The Hague-based Shell looks at opportunities and risks in Venezuela without taking an “emotional” viewpoint, Marvin Odum, the company’s U.S. chief, said at a May 13 conference in Houston. Shell spokesman Rainer Winzenried declined to elaborate on that position.
Total was in talks with Chinese parties on a partnership for heavy-oil projects in Venezuela, Chief Financial Officer Patrick de la Chevardiere told investors on a May 6 conference call. Such partnerships are key to the Paris-based company’s strategy, he said.
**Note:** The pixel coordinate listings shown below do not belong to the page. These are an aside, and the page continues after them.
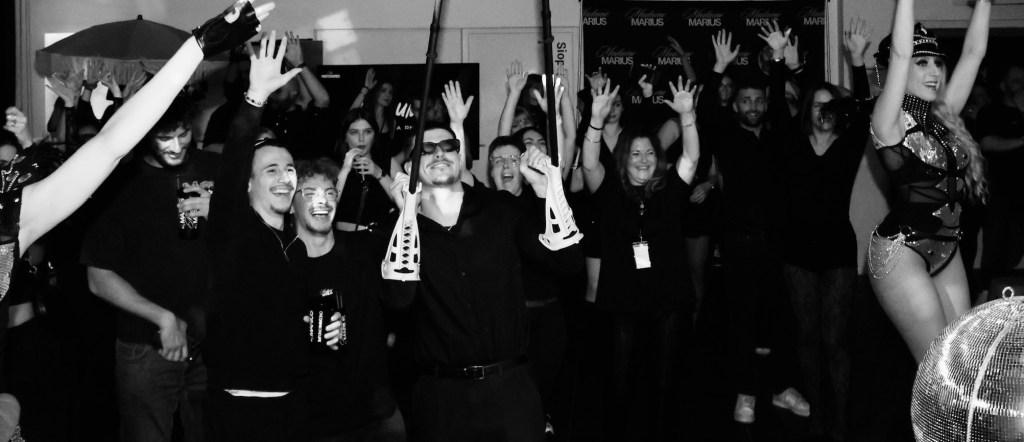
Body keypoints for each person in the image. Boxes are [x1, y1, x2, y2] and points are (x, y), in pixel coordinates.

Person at [381, 125, 582, 442]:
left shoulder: (500, 208)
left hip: (510, 390)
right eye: (426, 149)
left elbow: (568, 262)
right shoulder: (401, 230)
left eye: (448, 145)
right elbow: (398, 298)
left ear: (459, 156)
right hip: (441, 399)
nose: (439, 152)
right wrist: (407, 214)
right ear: (409, 168)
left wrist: (548, 190)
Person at [201, 32, 342, 441]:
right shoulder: (233, 229)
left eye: (289, 169)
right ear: (247, 185)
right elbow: (232, 161)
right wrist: (255, 97)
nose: (285, 178)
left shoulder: (295, 247)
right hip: (241, 413)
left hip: (293, 408)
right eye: (271, 170)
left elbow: (295, 324)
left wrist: (328, 330)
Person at [80, 96, 218, 442]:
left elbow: (210, 241)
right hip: (148, 347)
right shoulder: (118, 184)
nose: (176, 146)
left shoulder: (208, 168)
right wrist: (163, 318)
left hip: (210, 342)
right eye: (164, 137)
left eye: (183, 134)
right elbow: (98, 277)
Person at [697, 27, 810, 424]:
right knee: (741, 320)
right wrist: (718, 68)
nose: (753, 106)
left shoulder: (778, 137)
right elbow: (705, 113)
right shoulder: (727, 137)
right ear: (735, 105)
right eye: (745, 100)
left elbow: (782, 102)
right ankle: (745, 392)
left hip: (777, 244)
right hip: (739, 243)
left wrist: (778, 60)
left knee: (782, 319)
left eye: (758, 100)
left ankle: (782, 388)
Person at [868, 0, 990, 362]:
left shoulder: (943, 115)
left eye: (938, 63)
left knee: (961, 362)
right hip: (902, 250)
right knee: (935, 367)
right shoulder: (888, 120)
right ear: (899, 69)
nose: (934, 71)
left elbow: (974, 52)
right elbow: (900, 53)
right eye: (922, 63)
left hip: (948, 247)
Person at [777, 18, 873, 441]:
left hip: (836, 248)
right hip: (798, 249)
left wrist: (857, 61)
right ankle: (817, 412)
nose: (822, 111)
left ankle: (841, 418)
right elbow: (776, 105)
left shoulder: (848, 147)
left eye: (829, 105)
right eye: (815, 105)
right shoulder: (793, 144)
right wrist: (779, 63)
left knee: (835, 339)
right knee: (807, 337)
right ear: (806, 111)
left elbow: (865, 109)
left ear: (837, 111)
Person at [292, 158, 405, 442]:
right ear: (291, 203)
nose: (322, 200)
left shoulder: (366, 249)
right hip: (315, 425)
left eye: (329, 192)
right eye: (310, 192)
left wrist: (406, 209)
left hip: (379, 419)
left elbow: (416, 244)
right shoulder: (282, 266)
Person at [977, 62, 1024, 290]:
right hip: (998, 189)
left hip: (1022, 191)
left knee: (1016, 246)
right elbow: (987, 143)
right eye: (1016, 81)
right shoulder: (991, 112)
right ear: (1003, 85)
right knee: (995, 246)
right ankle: (987, 295)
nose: (1021, 86)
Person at [332, 109, 397, 232]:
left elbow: (405, 203)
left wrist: (378, 173)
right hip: (343, 238)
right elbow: (329, 203)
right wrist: (345, 170)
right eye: (354, 132)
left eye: (367, 132)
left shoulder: (388, 163)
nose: (361, 139)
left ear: (375, 135)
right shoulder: (334, 166)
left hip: (378, 238)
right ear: (345, 137)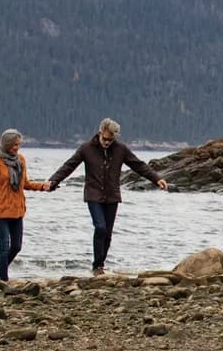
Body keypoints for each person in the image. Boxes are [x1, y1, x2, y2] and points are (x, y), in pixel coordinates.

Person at [47, 117, 167, 275]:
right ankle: (96, 266)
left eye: (110, 140)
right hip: (93, 195)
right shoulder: (86, 148)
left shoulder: (121, 149)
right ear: (100, 132)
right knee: (100, 227)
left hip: (112, 196)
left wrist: (156, 178)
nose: (107, 142)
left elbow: (138, 165)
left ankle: (100, 265)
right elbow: (69, 166)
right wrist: (53, 181)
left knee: (108, 233)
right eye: (105, 139)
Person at [0, 129, 51, 281]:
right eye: (15, 144)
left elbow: (25, 184)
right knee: (4, 245)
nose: (17, 147)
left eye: (18, 144)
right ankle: (3, 280)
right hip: (0, 211)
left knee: (16, 246)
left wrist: (43, 186)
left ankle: (1, 268)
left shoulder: (21, 160)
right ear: (7, 144)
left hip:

Kevin Church, a Total spokesman, declined to comment further on the company’s plans in Venezuela.
-----------------Getting in position
Likewise, David Nicholas, a spokesman for London-based BP, wouldn’t comment on Venezuela strategies.
Producers seeking to outlast Chavez want to be in position “when something more favorable comes along,” said James Williams, an energy economist at WTRG Economics in London, Arkansas. “The problem is, if it’s up to Chavez, nothing ever will,” he said.
Esteruelas, the Eurasia Group analyst, said companies can’t assume a new regime will be better. “I think that post-Chavez bounce is going to take several years to materialize,” he said. “If anything, things are going to get a lot worse in Venezuela once Chavez leaves before they get better.”